Take a look at Google Trends for searches of popular real-time open source frameworks and protocols since 2009:
The Challenges of Real-Time
It’s clear that developers are looking for ways to deliver real-time solutions. Though while a myriad of protocols and open source tools can help with the development of real-time solutions, a majority of the challenge is in delivering and scaling real-time infrastructure:
- Conventional techniques for scaling traditional websites and app platforms is obsolete in the real-time world.
- Traditional web solutions for firewalls, load balancers, CDNs, monitoring tools, load testing, and redundancy strategies don’t work with socket-based real-time infrastructures.
- Real-world network conditions, like cell-tower hopping, NAT and firewalled environments, and even anti-virus software wreak havoc on home-grown real-time deployments.
- As your user base scales across the country or around the world, a globally distributed, redundant network of data centers is needed for maintaining that real-time experience for all users.
Solving these challenges is costly and time consuming. Even though an app works in the lab, it may not work in the real world.
The demand for reliable, scalable real-time applications have led to the emergence of data stream network service providers. A data stream network service provider takes care of the hassle up setting up, scaling, and maintaining a data stream network for you. As a result, data stream network service providers like PubNub have emerged, with strong VC backing and loyal, fast-growing customer bases.
The Real-Time Revolution
If you doubt the real-time revolution, just look at the apps you’ve got installed on your smartphone today. Real-time functionality has become intertwined an infinite amount of types of apps: from real-time taxi dispatch, to social TV, live voting and real-time charts and graphs. You can now chat in real-time within most social and business collaboration apps.
Real-time extends to many machine-to-machine use cases as well: apps now monitor and trigger irrigation equipment in real-time, new home automation systems are embedded with code that connects to data stream networks, and cars are embedding real-time to stream their telematics data to smartphones.

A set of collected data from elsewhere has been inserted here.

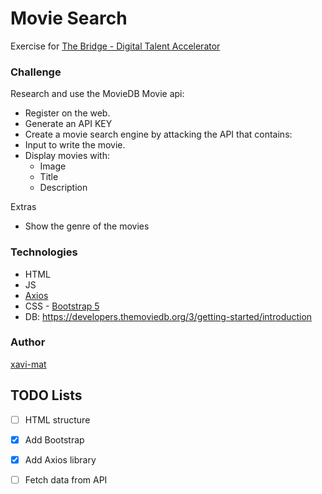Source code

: # Movie Search
Exercise for [The Bridge - Digital Talent Accelerator](https://thebridge.tech)

### Challenge
Research and use the MovieDB Movie api:
* Register on the web.
* Generate an API KEY
* Create a movie search engine by attacking the API that contains:
* Input to write the movie.
* Display movies with:
    * Image
    * Title
    * Description

Extras
* Show the genre of the movies

### Technologies
* HTML
* JS
* [Axios](https://github.com/axios/axios)
* CSS - [Bootstrap 5](https://getbootstrap.com/)
* DB: https://developers.themoviedb.org/3/getting-started/introduction

### Author
[xavi-mat](https://github.com/xavi-mat)

## TODO Lists
 * [ ] HTML structure
 * [x] Add Bootstrap
 * [x] Add Axios library
 * [ ] Fetch data from API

So what’s this mean for the future? Going forward, the core building-blocks found in data stream networks will become the standard way for apps to function and communicate. The old paradigms of request/response apps will fade, along with last-generation’s software stacks built around these models. With the rise in data stream networks, real-time is now easy and available for every developer, every app, and every organization in the world.